**Exercise objective**
Would you print out every entry exactly as given?
+++
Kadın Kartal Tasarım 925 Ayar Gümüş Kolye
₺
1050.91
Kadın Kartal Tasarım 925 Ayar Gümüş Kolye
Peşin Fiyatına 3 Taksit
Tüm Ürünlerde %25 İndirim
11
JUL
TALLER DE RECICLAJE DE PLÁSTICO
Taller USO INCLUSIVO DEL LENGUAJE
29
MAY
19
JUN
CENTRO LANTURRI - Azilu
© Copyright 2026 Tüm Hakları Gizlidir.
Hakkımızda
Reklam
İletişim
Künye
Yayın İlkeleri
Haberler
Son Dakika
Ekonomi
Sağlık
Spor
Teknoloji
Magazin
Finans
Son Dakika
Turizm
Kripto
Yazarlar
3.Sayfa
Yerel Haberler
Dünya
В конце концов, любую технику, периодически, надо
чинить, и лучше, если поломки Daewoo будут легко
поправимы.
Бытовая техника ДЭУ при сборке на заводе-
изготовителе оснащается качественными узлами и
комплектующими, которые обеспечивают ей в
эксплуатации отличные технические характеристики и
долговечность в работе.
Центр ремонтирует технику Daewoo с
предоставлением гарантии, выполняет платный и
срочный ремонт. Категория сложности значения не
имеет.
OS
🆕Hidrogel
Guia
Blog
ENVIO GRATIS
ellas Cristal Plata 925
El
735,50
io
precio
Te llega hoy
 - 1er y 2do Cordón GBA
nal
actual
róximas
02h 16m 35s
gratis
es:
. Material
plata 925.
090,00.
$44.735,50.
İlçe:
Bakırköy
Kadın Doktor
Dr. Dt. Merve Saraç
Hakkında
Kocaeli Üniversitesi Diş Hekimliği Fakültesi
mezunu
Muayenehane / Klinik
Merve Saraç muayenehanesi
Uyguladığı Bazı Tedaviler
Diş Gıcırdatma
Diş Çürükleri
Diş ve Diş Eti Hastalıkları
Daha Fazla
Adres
+++
**Response to this task**
Kadın Kartal Tasarım 925 Ayar Gümüş Kolye
₺
1050.91
Kadın Kartal Tasarım 925 Ayar Gümüş Kolye
Peşin Fiyatına 3 Taksit
Tüm Ürünlerde %25 İndirim
11
JUL
TALLER DE RECICLAJE DE PLÁSTICO
Taller USO INCLUSIVO DEL LENGUAJE
29
MAY
19
JUN
CENTRO LANTURRI - Azilu
© Copyright 2026 Tüm Hakları Gizlidir.
Hakkımızda
Reklam
İletişim
Künye
Yayın İlkeleri
Haberler
Son Dakika
Ekonomi
Sağlık
Spor
Teknoloji
Magazin
Finans
Son Dakika
Turizm
Kripto
Yazarlar
3.Sayfa
Yerel Haberler
Dünya
В конце концов, любую технику, периодически, надо
чинить, и лучше, если поломки Daewoo будут легко
поправимы.
Бытовая техника ДЭУ при сборке на заводе-
изготовителе оснащается качественными узлами и
комплектующими, которые обеспечивают ей в
эксплуатации отличные технические характеристики и
долговечность в работе.
Центр ремонтирует технику Daewoo с
предоставлением гарантии, выполняет платный и
срочный ремонт. Категория сложности значения не
имеет.
OS
🆕Hidrogel
Guia
Blog
ENVIO GRATIS
ellas Cristal Plata 925
El
735,50
io
precio
Te llega hoy
 - 1er y 2do Cordón GBA
nal
actual
róximas
02h 16m 35s
gratis
es:
. Material
plata 925.
090,00.
$44.735,50.
İlçe:
Bakırköy
Kadın Doktor
Dr. Dt. Merve Saraç
Hakkında
Kocaeli Üniversitesi Diş Hekimliği Fakültesi
mezunu
Muayenehane / Klinik
Merve Saraç muayenehanesi
Uyguladığı Bazı Tedaviler
Diş Gıcırdatma
Diş Çürükleri
Diş ve Diş Eti Hastalıkları
Daha Fazla
Adres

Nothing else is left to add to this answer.